The Columbus High School family was dealt a devastating blow last week, when the city Panel for Educational Policy voted to phase out two schools located on the Columbus campus.

Early on Wednesday, January 27 in Brooklyn, the panel voted to phase out 19 schools that have allegedly underperformed, Columbus High School and Global Enterprise Academy among them.

“It’s horrible,” Columbus parent coordinator Patty Bozzelli said. “Columbus has stood here for more than 70 years and produced amazing people as one school, on one campus, with one principal.”

Columbus and Global Enterprise students and teachers participated in a rally at the campus on Thursday, January 7 and another before the Brooklyn vote. They hoped to dissuade the panel.

Many Columbus and Global Enterprise boosters expected the rallies to fail; concerns raised by students and teachers weren’t heard, they contend.

“Everyone suggested that it was a done deal, but I couldn’t accept that,” Christine Rowland, United Federation of Teachers rep at Columbus, said.“We worked tirelessly to change the minds of those on the panel and at the DOE but it seemed like [our arguments] fell on deaf ears.”

According to spokesman Danny Kanner, the DOE seriously considered all feedback and analysis from impacted parents, students and teachers, but ultimately deemed that it was in the best interest of the students to shutter the schools.

“Columbus High School has a four-year graduation rate of 40 percent, and demand for the school is alarmingly low,” Kanner explained. “If only Regents diplomas counted toward graduation, as will be the case in two years, Columbus would have a graduation rate of 18 percent. Global Enterprise High School has demonstrated consistently poor performance since it opened in 2003. The school’s 50.9 percent graduation rate is below the citywide average of 60 percent and even further below the average 75 percent graduation rate among new, small schools.”

Those at Columbus, armed with additional data, disagree. The DOE failed to consider the special needs of the Columbus and Global Enterprise student populations, they contend. Global Enterprise teachers maintained that the school has made progress.

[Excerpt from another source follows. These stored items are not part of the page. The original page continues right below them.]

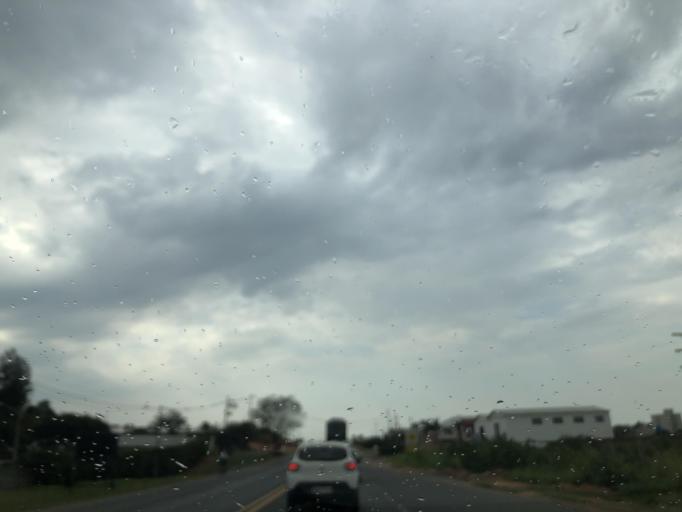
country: BR
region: Sao Paulo
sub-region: Salto De Pirapora
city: Salto de Pirapora
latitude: -23.6479
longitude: -47.5841
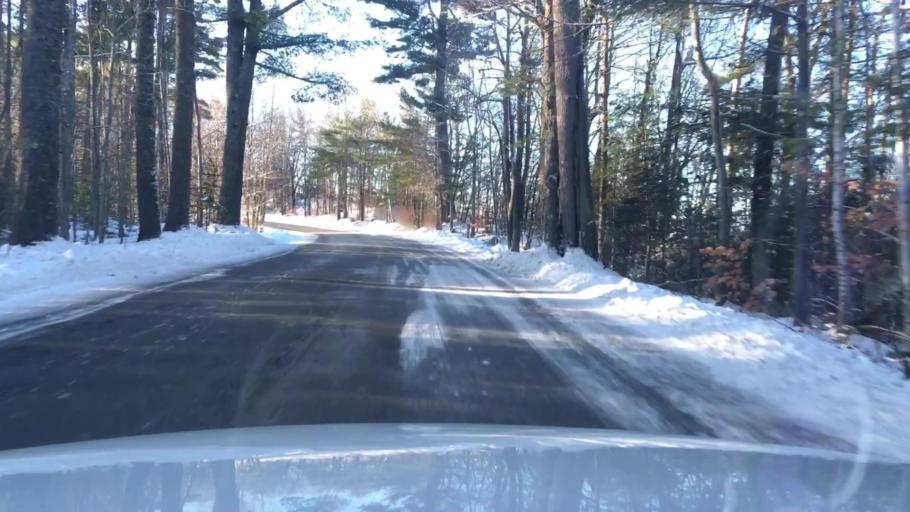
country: US
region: Maine
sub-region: Kennebec County
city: Belgrade
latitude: 44.4232
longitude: -69.8332
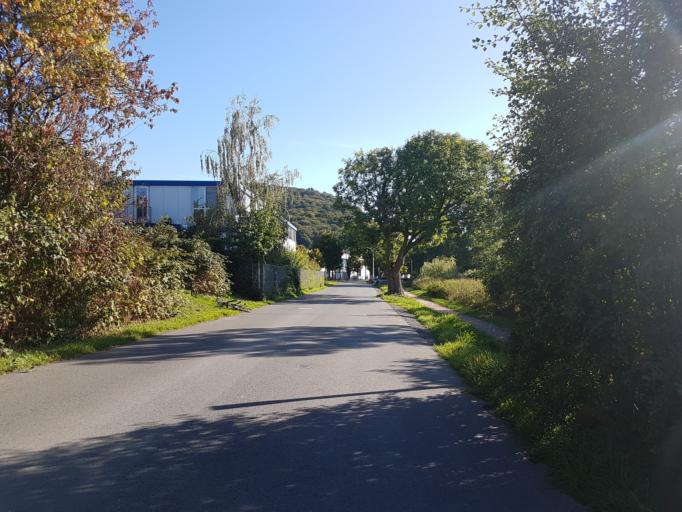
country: DE
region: North Rhine-Westphalia
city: Porta Westfalica
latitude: 52.2522
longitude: 8.9231
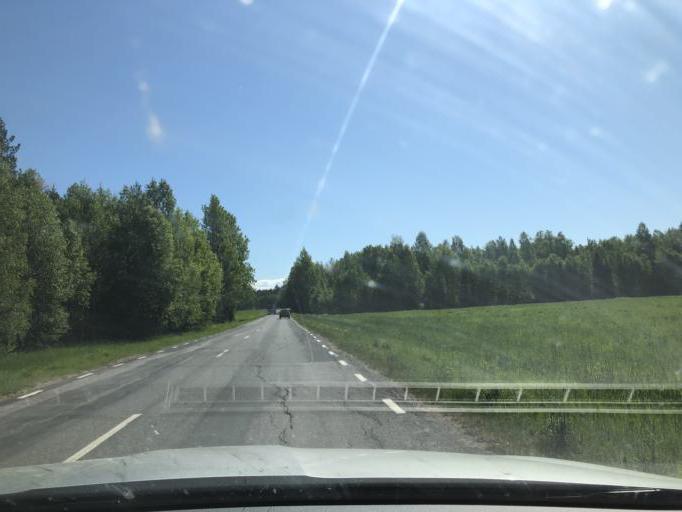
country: SE
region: Norrbotten
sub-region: Lulea Kommun
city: Gammelstad
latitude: 65.6605
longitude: 21.9838
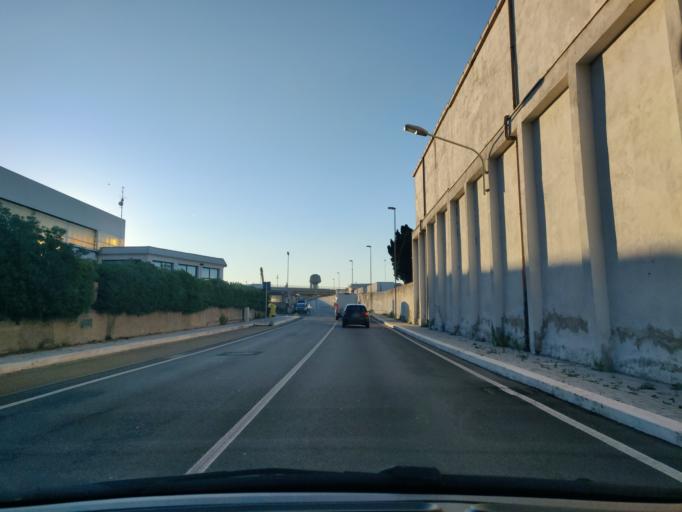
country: IT
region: Latium
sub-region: Citta metropolitana di Roma Capitale
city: Civitavecchia
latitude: 42.1058
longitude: 11.7833
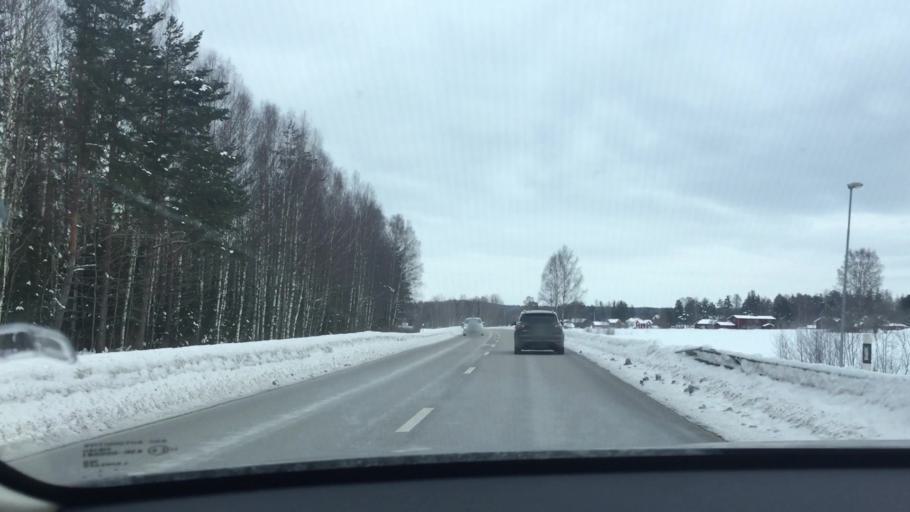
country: SE
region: Dalarna
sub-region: Faluns Kommun
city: Svardsjo
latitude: 60.6402
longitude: 15.8402
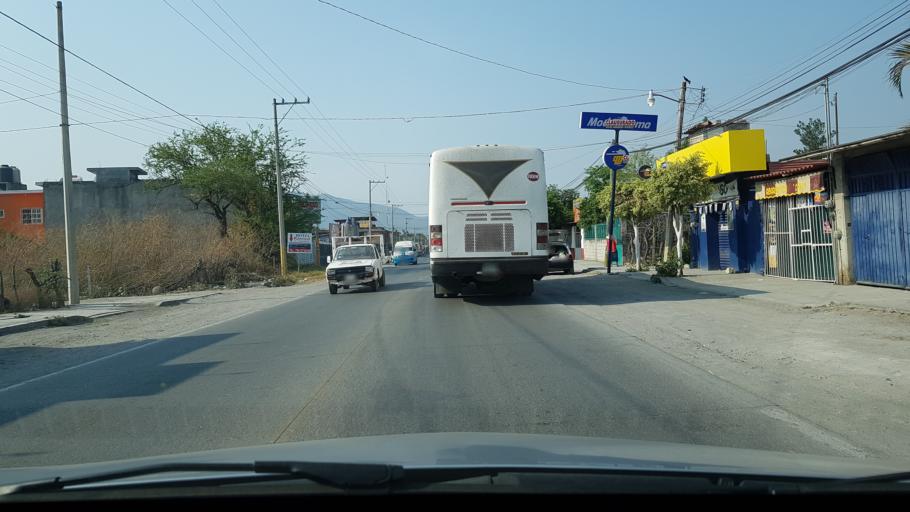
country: MX
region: Morelos
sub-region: Tlaquiltenango
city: Alfredo V. Bonfil (Chacampalco)
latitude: 18.6474
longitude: -99.1561
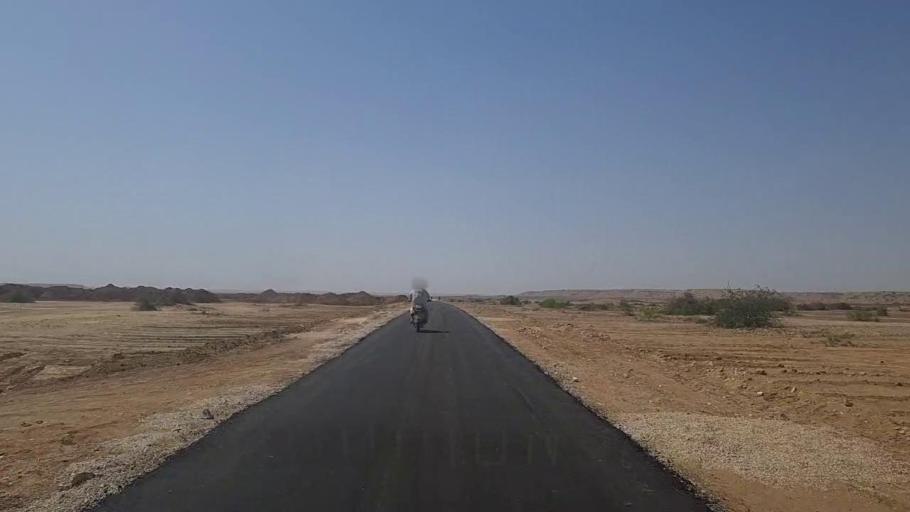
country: PK
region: Sindh
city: Kotri
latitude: 25.1463
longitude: 68.1985
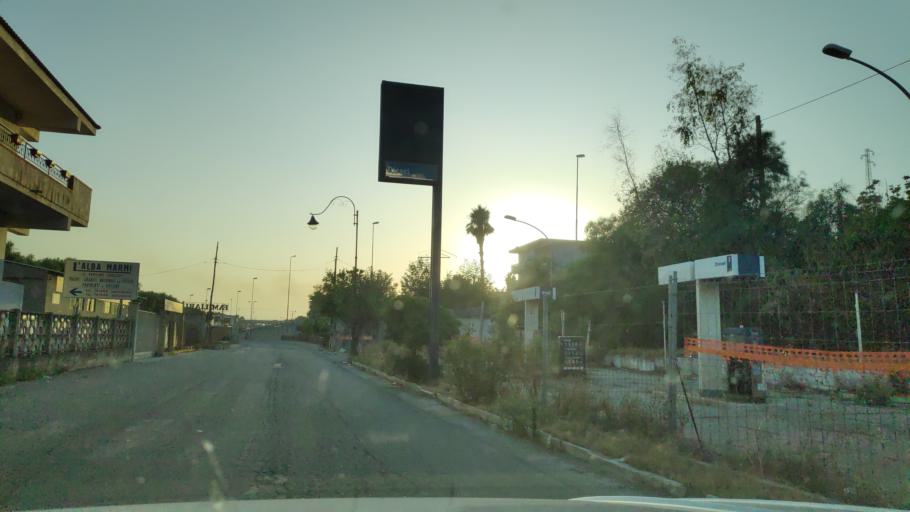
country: IT
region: Calabria
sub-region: Provincia di Reggio Calabria
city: Bova Marina
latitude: 37.9289
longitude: 15.9059
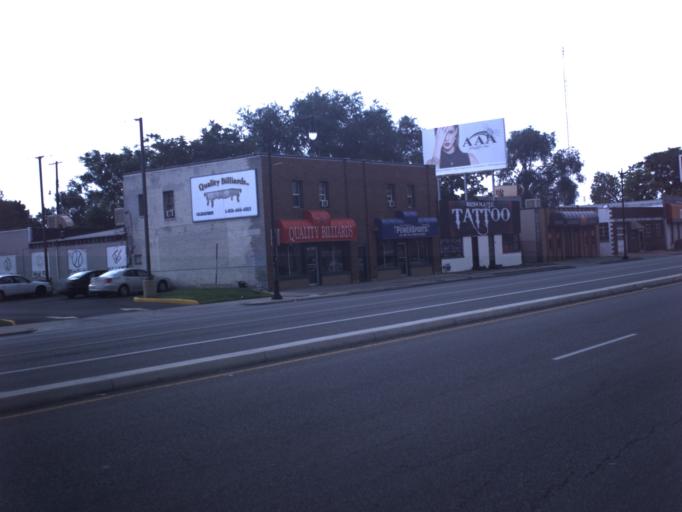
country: US
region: Utah
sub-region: Salt Lake County
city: South Salt Lake
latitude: 40.7337
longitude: -111.8881
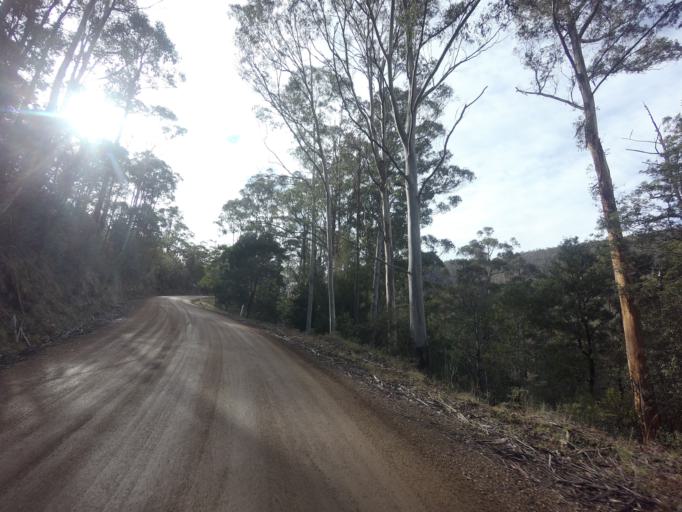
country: AU
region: Tasmania
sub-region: Derwent Valley
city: New Norfolk
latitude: -42.7915
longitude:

“We are a school with a population other schools won’t accept, kids with disabilities or a language barrier and [the DOE expects] us, in four years or less, to get them college ready, graduate them and put them in society, to meet same standards as kids in top schools,” Bozzelli said. “It’s an impossible thing to do A majority of the kids will now be shipped off to Truman or Lehman. Those schools will become overpopulated and [possibly] fail.”

Students already enrolled in Columbus and Global Enterprise will remain, but no new students will be accepted into either school in the fall. KAPPA International, a high school currently housed on the Roosevelt campus, will move into the building.

“I think DOE has to commit itself to turning schools around,” Councilman Jimmy Vacca said.“If we want accountability then the DOE has to be held accountable when the schools don’t perform. I don’t think dispersing children throughout the system is the answer.”